それに比べて今は周りに肌が浅黒く焼けた体格のいい人も多くなってきた。
いわゆる海の男というやつである。
「あれがキュレイストンの……」
「大きな船ですね……」
家々の間から見える海が近づいてきて、港に出た。
同じ港でも区画によって泊まっている船は異なる。
近くの海で漁業をする船を泊めているところもあれば、人を運ぶ客船が泊めてあるところ、近くに倉庫がある商船が泊まるところもある。
キュレイストンは商船である。
しかもキュレイストンの船はかなり大きく、港の中でもかなり良いところに停泊していた。

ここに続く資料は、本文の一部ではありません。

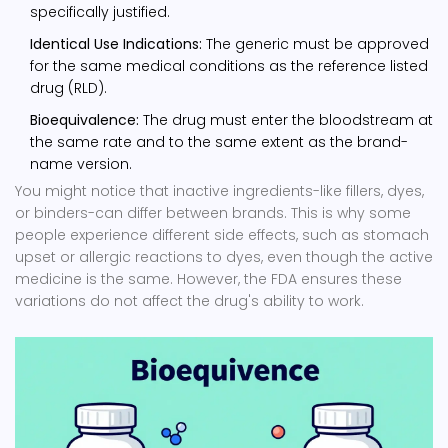
specifically justified.
Identical Use Indications:
The generic must be approved
for the same medical conditions as the reference listed
drug (RLD).
Bioequivalence:
The drug must enter the bloodstream at
the same rate and to the same extent as the brand-
name version.
You might notice that inactive ingredients-like fillers, dyes,
or binders-can differ between brands. This is why some
people experience different side effects, such as stomach
upset or allergic reactions to dyes, even though the active
medicine is the same. However, the FDA ensures these
variations do not affect the drug's ability to work.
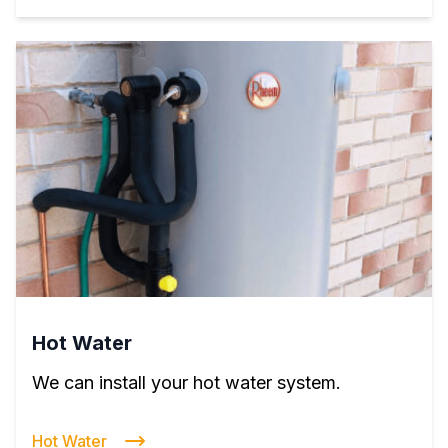
Hot Water
We can install your hot water system.
Hot Water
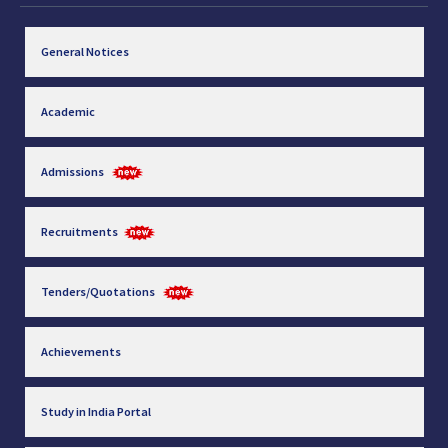
General Notices
Academic
Admissions
Recruitments
Tenders/Quotations
Achievements
Study in India Portal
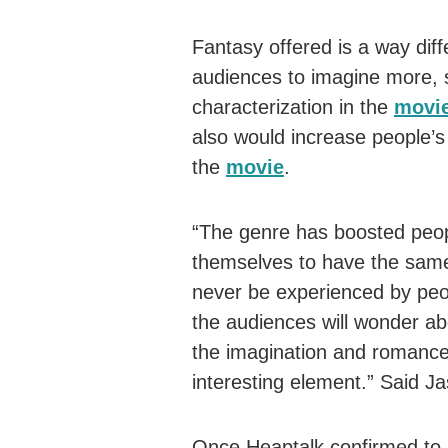
Fantasy offered is a way differ
audiences to imagine more, s
characterization in the
movi
also would increase people’s 
the
movie
.
“The genre has boosted peopl
themselves to have the same
never be experienced by peopl
the audiences will wonder ab
the imagination and romance 
interesting element.” Said J
Once Heaptalk confirmed to J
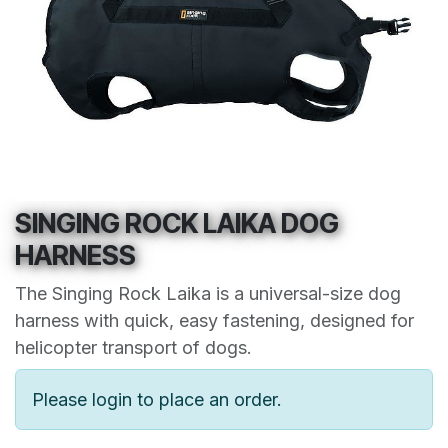
SINGING ROCK LAIKA DOG
HARNESS
The Singing Rock Laika is a universal-size dog
harness with quick, easy fastening, designed for
helicopter transport of dogs.
Please login to place an order.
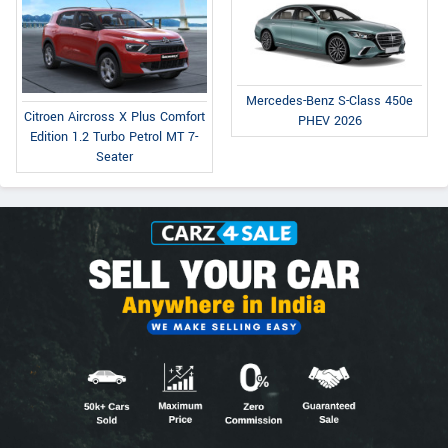
Mercedes-Benz S-Class 450e
Citroen Aircross X Plus Comfort
PHEV 2026
Edition 1.2 Turbo Petrol MT 7-
Seater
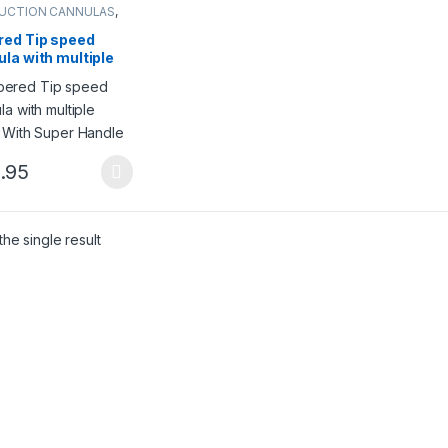
SUCTION CANNULAS
,
ction cannulas
red Tip speed
la with multiple
s With Super
le
.95
product has multiple variants. The options may be chosen on the pro
he single result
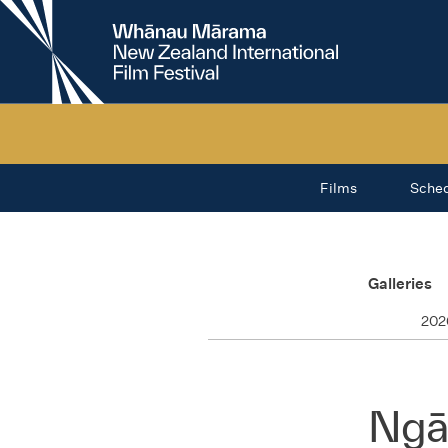
New
Zealand
International
Film
Festival
Films
Sche
Galleries
202
Ngā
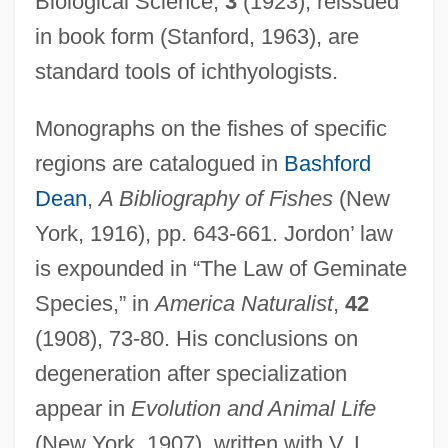
Biological Science,
3
(1923), reissued
in book form (Stanford, 1963), are
standard tools of ichthyologists.
Monographs on the fishes of specific
regions are catalogued in
Bashford
Dean
,
A Bibliography of Fishes
(New
York, 1916), pp. 643-661. Jordon’ law
is expounded in “The Law of Geminate
Species,” in
America Naturalist
,
42
(1908), 73-80. His conclusions on
degeneration after specialization
appear in
Evolution and Animal Life
(New York, 1907), written with V. L.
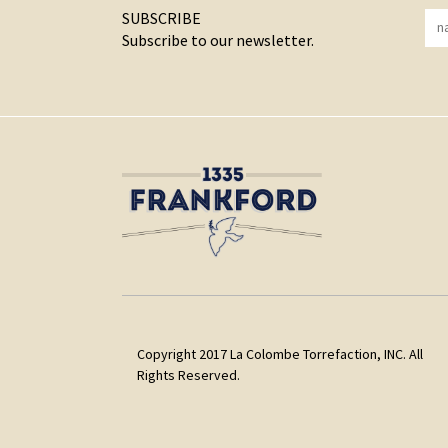
SUBSCRIBE
Subscribe to our newsletter.
Copyright 2017 La Colombe Torrefaction, INC. All
Rights Reserved.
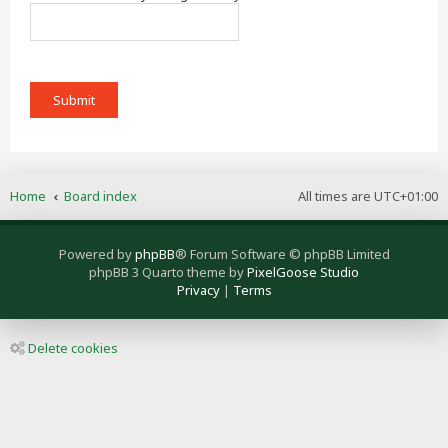
Home
Board index
All times are
UTC+01:00
Powered by
phpBB
® Forum Software © phpBB Limited
phpBB 3 Quarto theme by
PixelGoose Studio
Privacy
|
Terms
Delete cookies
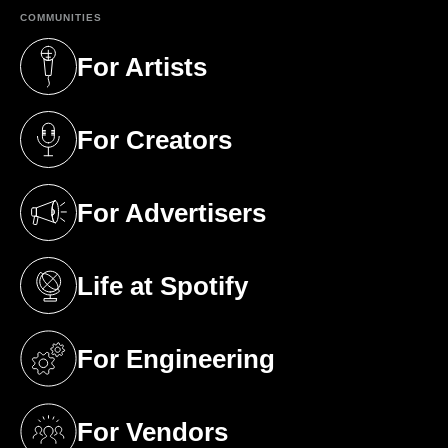
COMMUNITIES
For Artists
(opens in a new tab)
For Creators
(opens in a new tab)
For Advertisers
(opens in a new tab)
Life at Spotify
(opens in a new tab)
For Engineering
(opens in a new tab)
For Vendors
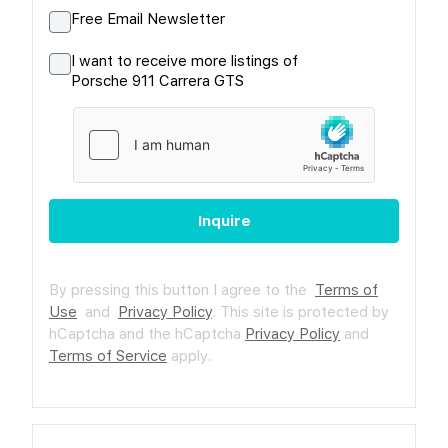
Free Email Newsletter
I want to receive more listings of
Porsche 911 Carrera GTS
Inquire
By pressing this button I agree to the
Terms of
Use
and
Privacy Policy
.
This site is protected by
hCaptcha and the hCaptcha
Privacy Policy
and
Terms of Service
apply.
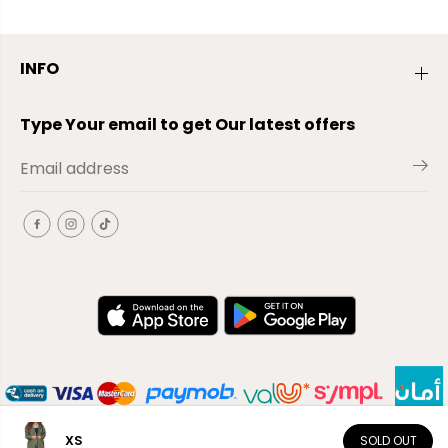
INFO
Type Your email to get Our latest offers
XS
SOLD OUT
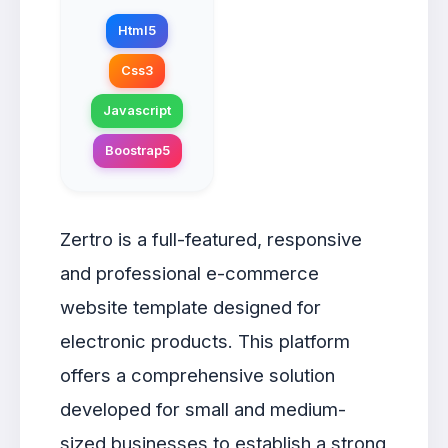
Html5
Css3
Javascript
Boostrap5
Zertro is a full-featured, responsive
and professional e-commerce
website template designed for
electronic products. This platform
offers a comprehensive solution
developed for small and medium-
sized businesses to establish a strong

馬車を何台も買っていったが、全部船に載せられるぐらいの大きな船だった。
「見張りが多いな」
「これじゃ、忍び込むことも大変ですね」
キュレイストンの船を見つけたのはいいのだけど、周りは剣を腰に差した男たちが見張っている。
船なので乗るための場所は限られている。
階段状の渡り板はガチガチに監視されていて、バレずに船に入ることは不可能に近かった。
「あいつら……襲撃者と同じ腕章をつけてるな」
リアーネは警備をしている男たちに注目した。
エニを誘拐するのに襲ってきた男たちの一人が腕章をつけていた。
リアーネと戦った人ではなく、エニを誘拐した人の方が付けていたのでうっすらと記憶に残っている程度だが同じものだと見て気づいた。
「あれは赤剣隊だね」
「赤剣隊?」
「海に出れば魔物もいるし、海賊もいる。そんな相手から船を守るのがキュレイストンが持っている私兵だよ」
「なるほどな」
商船ならみんな大なり小なり武力を持っている。
基本的には自分たちのところで冒険者なんかを雇って護衛させているわけだが、キュレイストンほどになるとほぼ兵力と言っていいレベルの護衛の部隊を保有していた。
「荷物が運び込まれてる……急いで準備しているようですね」
忙しなく船に荷物を運び込んでいる。
近いうちに出港しそうというソコイの言葉は本当だった。
「俺が忍び込んでみるよ」
「……頼む」
「任せてよ!」
ジケがアニキなら、エニはもしかしたらアネキになるかもしれない。
口にはしないが、そんなことを思いながらソコイはこっそりと船に近づいていく。
普通の人なら近づくのも難しいが、ソコイならバレない。